3.     Sistem pendidikan di sekolah. Proses pendidikan di sekolah yang tidak mengembangkan demokratisasi pendidikan dan cenderung menekankan indoktrinasi tanpa argumentasi akan menghambat perkembangan kemandirian remaja. Demikian juga, proses pendidikan yang banyak menekankan pentingnya pemberian sanksi atau hukuman (punishment) juga dapat menghambat perkembangan kemandirian remaja. Sebaliknya, proses pendidikan yang lebih menekankan pentingnya penghargaan terhadap potesi anak, pemberian reward, dan penciptaan kompetisi positif akan memperlancar perkembangan kemandirian remaja.

4.   Sistem kehidupan di masyarakat. Sistem kehidupa masyarakat yang terlalu menekankan pentingnya hirarkhi struktur sosial, kurang terasa aman atau bahkan mencekam, dan kurang menghargai manifestasi potensi remaja dalam kegiatan-kegiatan produktif dapat menghambat kelancaraan perkembangan kemandirian remaja. Sebaliknya, lingkungan masyarakat yang aman, menghargai ekspresi potensi remaja dalam berbagai kegiatan, dan tidak terlalu hirarkhis akan merangsang dan mendorong bagi perkembangan kemandirian remaja.

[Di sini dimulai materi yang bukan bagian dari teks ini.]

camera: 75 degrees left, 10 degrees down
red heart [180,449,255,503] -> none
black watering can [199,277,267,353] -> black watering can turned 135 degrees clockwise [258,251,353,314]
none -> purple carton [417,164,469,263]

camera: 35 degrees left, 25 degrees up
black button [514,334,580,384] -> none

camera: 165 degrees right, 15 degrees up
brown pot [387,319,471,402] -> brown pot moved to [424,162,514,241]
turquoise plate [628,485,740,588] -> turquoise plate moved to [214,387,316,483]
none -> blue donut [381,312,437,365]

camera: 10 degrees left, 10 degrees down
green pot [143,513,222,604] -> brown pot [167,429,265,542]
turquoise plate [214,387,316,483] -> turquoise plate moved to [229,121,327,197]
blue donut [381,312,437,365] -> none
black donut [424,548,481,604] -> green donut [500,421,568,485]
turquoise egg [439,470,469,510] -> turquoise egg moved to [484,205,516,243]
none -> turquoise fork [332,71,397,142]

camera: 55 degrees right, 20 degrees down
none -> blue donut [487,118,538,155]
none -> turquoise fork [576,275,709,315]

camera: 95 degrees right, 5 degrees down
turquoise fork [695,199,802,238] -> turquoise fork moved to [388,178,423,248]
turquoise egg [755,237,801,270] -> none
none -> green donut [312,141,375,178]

5.      Upaya Pengembangan Kemandirian Remaja dan Implikasinya bagi Pendidikan
Sejumlah intervensi dapat dilakukan sebagai ikhtiar pengembangan kemandirian remaja, antara lain sebagai berikut:
1.    Penciptaan partisipasi dan keterlibatan remaja dalam keluarga. Ini dapat diwujudkan dalam bentuk:
a.       Saling menghargai antaranggota keluarga.
b.      Keterlibatan dalam memecahkan masalah remaja atau keluarga.

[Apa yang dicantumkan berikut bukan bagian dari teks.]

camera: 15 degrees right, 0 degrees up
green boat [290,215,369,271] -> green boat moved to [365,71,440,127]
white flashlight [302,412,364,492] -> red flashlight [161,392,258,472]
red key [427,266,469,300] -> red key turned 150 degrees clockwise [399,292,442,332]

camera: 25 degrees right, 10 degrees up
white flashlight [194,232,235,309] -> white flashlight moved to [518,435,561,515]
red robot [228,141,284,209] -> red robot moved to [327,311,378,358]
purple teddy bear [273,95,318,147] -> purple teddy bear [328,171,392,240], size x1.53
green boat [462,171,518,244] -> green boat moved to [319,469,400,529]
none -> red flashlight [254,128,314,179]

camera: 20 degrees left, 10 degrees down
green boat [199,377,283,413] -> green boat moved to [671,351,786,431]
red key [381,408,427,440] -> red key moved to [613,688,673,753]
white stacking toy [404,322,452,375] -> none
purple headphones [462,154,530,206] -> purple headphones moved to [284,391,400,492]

2.      Penciptaan keterbukaan. Ini dapat diwujudkan dalam bentuk:
a.       Toleransi terhadap perbedan pendapat.
b.      Memberikan alas an terhadap keputusan yang diambil bagi remaja.
c.       Keterbukaan terhadap minat remaja
d.      Mengembangkan komitmen terhadap tugas remaja
e.       Kehadiran dan keakraban hubungan dengan remaja

3.   Penciptaan kebebasan untuk mengeksplorasi lingkungan. Ini dapat diwujudkan dalam bentuk:
a.       Mendorong rasa ingin tahu remaja
b.      Adanya jaminan rasa aman dan kebebasan untuk mengeksplorasi lingkungan
c.       Adanya aturan, tetapi tidak cenderung mengancam bila ditaati

4.      Penerimaan positif tanpa syarat. Ini dapat diwujudkan dalam bentuk:
a.       Menerima apapun kelebihan maupun kekurangan yang ada pada diri remaja
b.      Tidak membeda-bedakan remaja satu dengan yang lain
c.       Menghargai ekspresi potensi remaja dalam bentuk kegiatan produktif apapun meskipun sebenarnya hasilnya kurang memuaskan

5.      Empati terhadap remaja. Ini dapat diwujudkan dalam bentuk:
a.       Memahami dan menghayati pikiran dan perasaan remaja
b.      Melihat berbagai persoalan remaja dengan menggunakan perspektif atau sudut padang remaja
c.       Tidak mudah mencela karya remaja betapapun kurang bagusnya karya itu

6.      Penciptaan kehangatan hubungan dengan remaja. Ini dapat diwujudkan dalam bentuk:
a.       Interaksi secara akrab tetapi tetap saling menghargai
b.      Menambah frekuensi interaksi dan tidak bersikap dingin terhadap remaja
c.       Mambangun suasana humor dan komunikasi ringan dengan remaja.